Une photo de Mère Teresa dans la léproserie Gandhiji Prem Nivas des missionnaires de la Charité, à Titagarh, en Inde, le 3 septembre 2016. | Bernat Armangue / AP

Un miracle politique s’est produit en Inde, quelques jours seulement avant la canonisation de Mère Teresa, dimanche 4 septembre, à Rome. Le premier ministre Narendra Modi, issu du Rashtriya Swayamsevak Sangh (RSS), l’organisation matrice du nationalisme hindou qui accuse Mère Teresa d’avoir « christianisé » des milliers d’Indiens, s’est finalement incliné devant la future sainte de Calcutta.

« Au moment même où la sainteté a été accordée à Mère Teresa, qui a servi les pauvres d’Inde tout au long de sa vie, il est naturel que les Indiens se sentent fiers », a déclaré M. Modi dimanche 28 août. Une délégation gouvernementale indienne assistera à la cérémonie.

Les nationalistes hindous ne cachent cependant pas leur malaise. La religieuse, qui a obtenu le prix Nobel de la Paix en 1979, bénéficiant du statut d’icône mondiale, n’est ni originaire du pays, ni hindoue. « Vinoba Bhave, Swami Chinmayananda, Acharya Sushil Muni, et de nombreux autres n’ont pas eu la même publicité », déplore Kanchan Gupta dans les colonnes du quotidien The Daily Pioneer. L’éditorialiste regrette que l’Inde oublie d’autres de ses « héros », pointant l’« influence occidentale » dans la manière dont le pays se regarde.
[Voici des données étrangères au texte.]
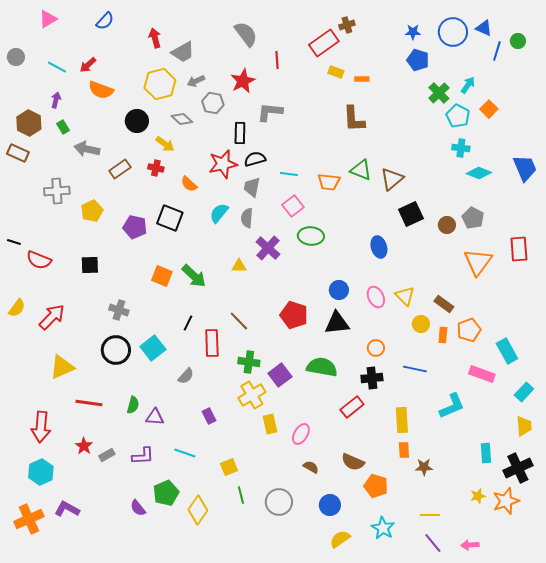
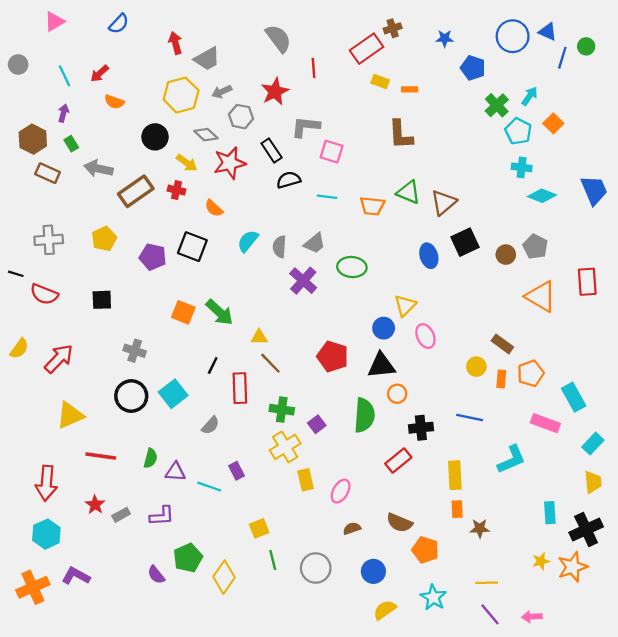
blue star: (413, 32) -> (445, 38), moved
cyan line: (57, 67) -> (64, 76), turned 36
orange semicircle: (101, 90) -> (114, 102), size x0.7
black rectangle: (240, 133) -> (272, 150), turned -35
brown rectangle: (18, 153) -> (48, 173), moved
red star: (223, 164) -> (230, 163), moved
brown rectangle: (120, 169) -> (136, 191), size x1.4
gray trapezoid: (252, 187) -> (315, 243), moved, turned -140
gray cross: (57, 191) -> (49, 240), moved
pink square: (293, 206) -> (332, 152), moved, turned -35
blue ellipse: (379, 247) -> (429, 256), moved
orange triangle: (478, 262) -> (541, 296), turned -36
yellow triangle: (239, 266) -> (259, 337), moved
yellow triangle: (405, 296) -> (405, 305), moved, turned 30
orange circle: (376, 348) -> (397, 394), moved
green semicircle: (322, 367) -> (364, 415), turned 84
purple square: (280, 375) -> (317, 424), size x0.7
cyan line: (185, 453) -> (209, 487), moved
brown semicircle: (311, 467) -> (352, 528), turned -49

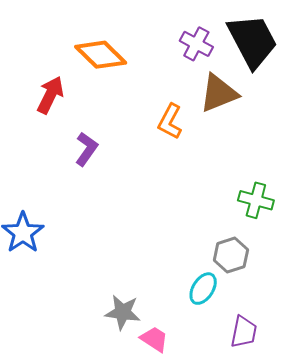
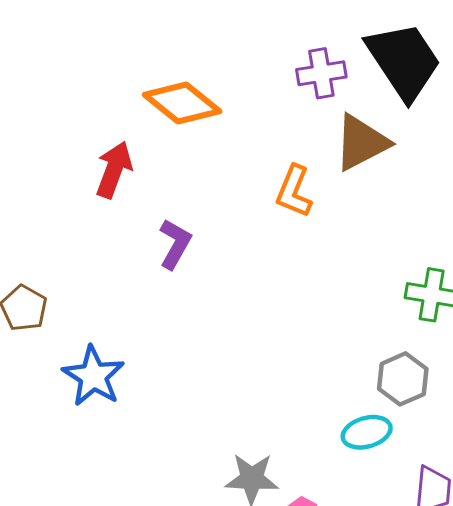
purple cross: (196, 44) -> (321, 73), turned -32
cyan ellipse: (203, 289) -> (367, 432), turned 48

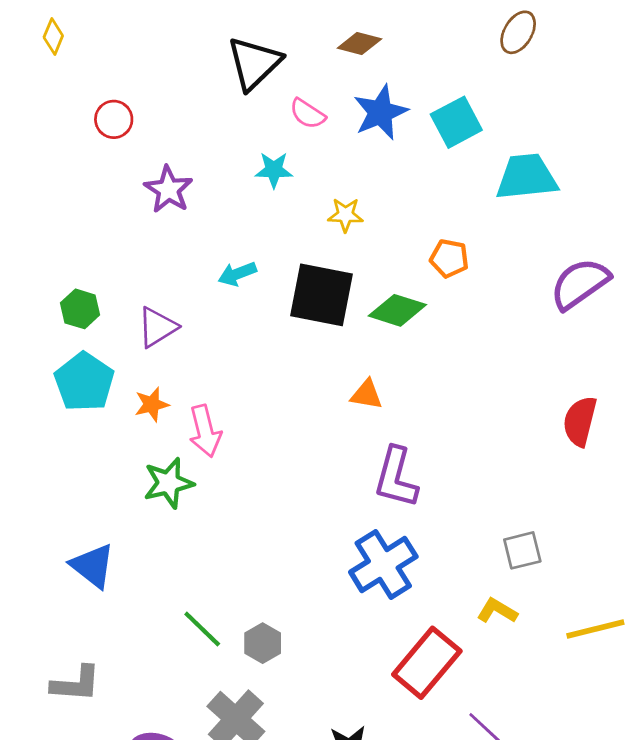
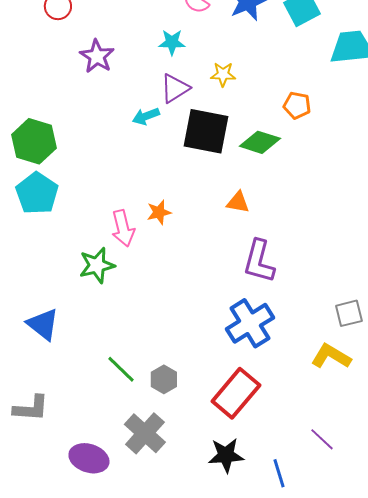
green hexagon: (80, 309) -> (34, 141), size x1.6
purple triangle: (157, 327) -> (175, 88), moved
orange star: (152, 404) -> (159, 212), moved
yellow L-shape: (497, 611) -> (331, 356), size x1.4
red rectangle: (427, 663) -> (236, 393), moved

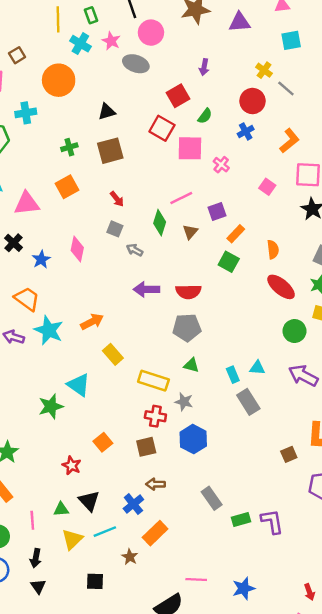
D’autres nationalistes saluent timidement l’action de Mère Teresa, tout en la relativisant. « Malgré sa mission de conversion, Mère Teresa n’aurait pas pu faire ce qu’elle a fait, et réussir, dans un environnement qui n’est pas hindou », souligne Tarun Vijay, du parti Bharatiya Janata, ajoutant que « l’aide aux personnes en détresse a toujours suscité des louanges dans l’histoire hindoue ».

Capitale mondiale de la misère

Mère Teresa a jeté une lumière à la fois crue et pleine de compassion sur la misère de Calcutta. En 1950, elle fonde les missionnaires de la Charité. Deux ans plus tard, après une rencontre d’une femme agonisant sur un trottoir, elle ouvre une vieille bâtisse, le fameux « mouroir », pour accueillir ceux qui sont rejetés par les hôpitaux. En quelques décennies, l’ancienne capitale de l’empire britannique des Indes est devenue la capitale mondiale de la misère.
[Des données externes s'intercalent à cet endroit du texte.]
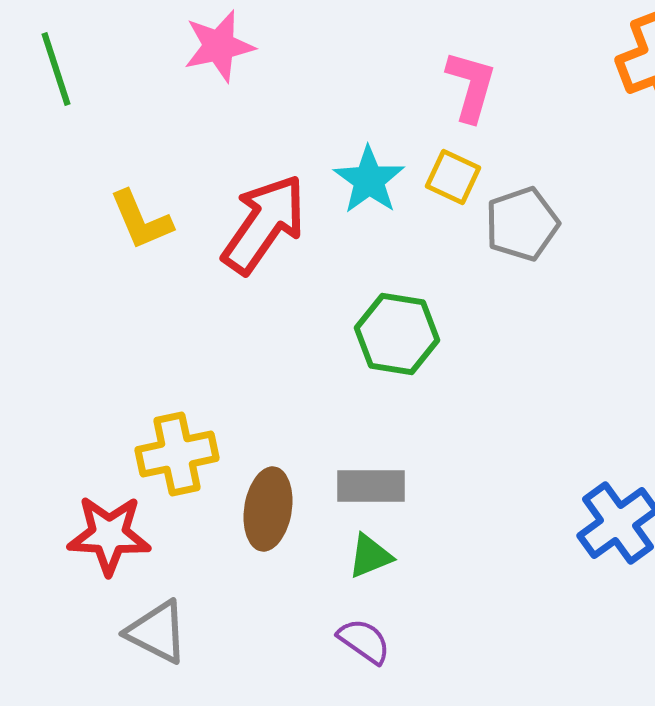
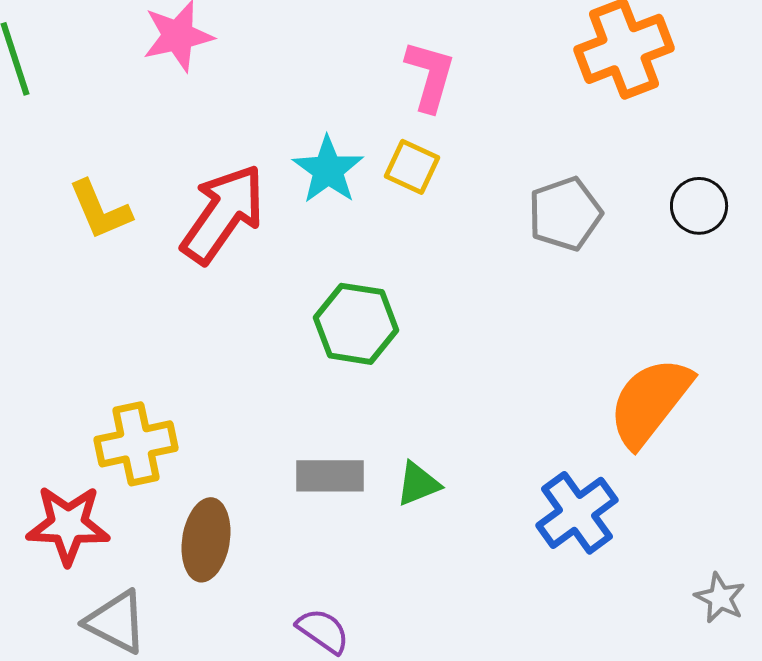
gray pentagon: (522, 224) -> (565, 214), moved
brown ellipse: (268, 509) -> (206, 540), moved
green triangle: (370, 556) -> (418, 484), moved

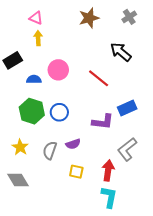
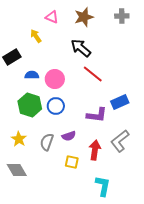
gray cross: (129, 17) -> (122, 16), turned 32
pink triangle: (36, 18) -> (52, 17), moved
yellow arrow: (38, 38) -> (36, 36), turned -32
black arrow: (121, 52) -> (81, 48), moved
pink circle: (58, 70) -> (55, 79), moved
red arrow: (108, 171) -> (95, 150), moved

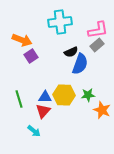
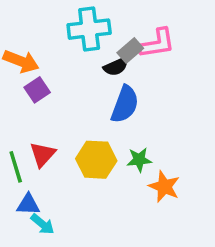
gray rectangle: (97, 45) -> (130, 51), moved
black semicircle: (71, 52) -> (116, 67), moved
blue triangle: (45, 97) -> (28, 204), moved
red triangle: (43, 111) -> (43, 154), moved

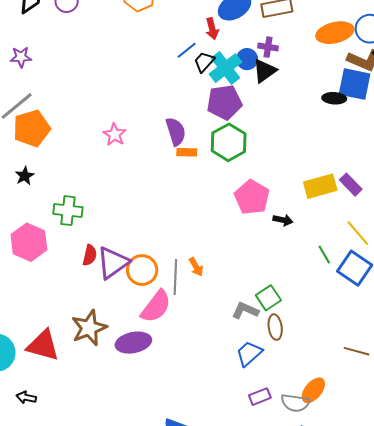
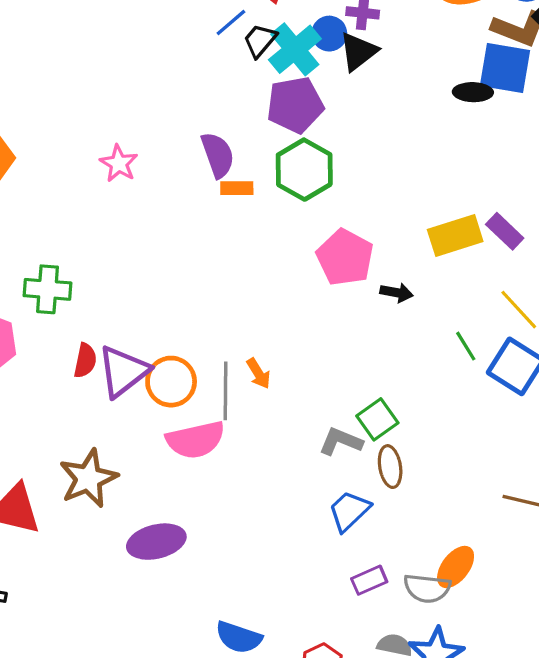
pink semicircle: (156, 306) -> (196, 440), turned 42
purple ellipse: (133, 343) -> (156, 542), moved

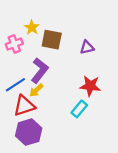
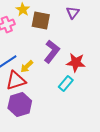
purple triangle: (87, 47) -> (73, 13), moved, turned -40
purple L-shape: (40, 70) -> (52, 52), moved

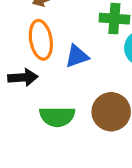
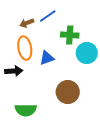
green semicircle: (57, 117) -> (26, 110), moved

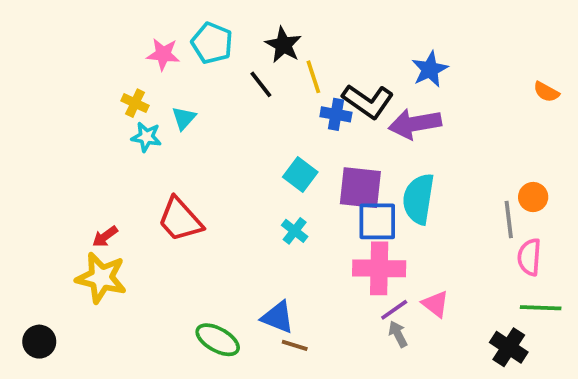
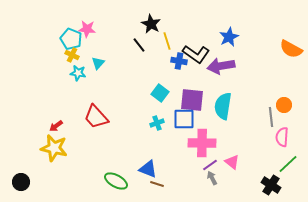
cyan pentagon: (212, 43) -> (71, 39), moved
orange semicircle: (546, 92) -> (291, 49), size x1.6
blue square: (377, 221) -> (184, 119), moved
cyan cross: (295, 231) -> (157, 123), turned 32
green line: (541, 308) -> (288, 164), turned -45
Ses positions contre l’avortement ou la contraception ont suscité de nombreuses critiques.

Lors d’une enquête sur les conditions de soin et d’hygiène dispensés dans les centres des missionnaires de la Charité, Aroup Chatterjee découvre que les seringues sont plusieurs fois utilisées, des médicaments périmés sont administrés, des enfants sont attachés à leur lit et l’aspirine n’est que rarement utilisée, avant que ces pratiques ne changent. « Mère Teresa a glorifié la souffrance, car elle pensait que cela rapprochait de Jésus-Christ », déplore l’auteur du livre Mother Teresa : The Untold Story (ed. Fingerprint, non traduit).
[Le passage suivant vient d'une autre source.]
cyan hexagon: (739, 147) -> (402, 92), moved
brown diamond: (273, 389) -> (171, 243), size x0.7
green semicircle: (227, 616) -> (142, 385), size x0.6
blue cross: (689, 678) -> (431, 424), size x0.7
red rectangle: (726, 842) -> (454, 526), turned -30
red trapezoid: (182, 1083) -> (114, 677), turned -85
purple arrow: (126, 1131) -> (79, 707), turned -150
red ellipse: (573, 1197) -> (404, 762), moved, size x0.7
Ses positions contre l’avortement, « le plus grand destructeur de la paix », selon Mère Teresa, ou la contraception ont également suscité de nombreuses critiques. « Le mythe de Mère Teresa a éclipsé de nombreux réformateurs sociaux indiens qui luttaient pour changer les mentalités. Elle n’a rien fait pour lutter contre le système des castes et transformer la société, elle n’était qu’une obscurantiste et une démagogue », enrage Aroup Chatterjee.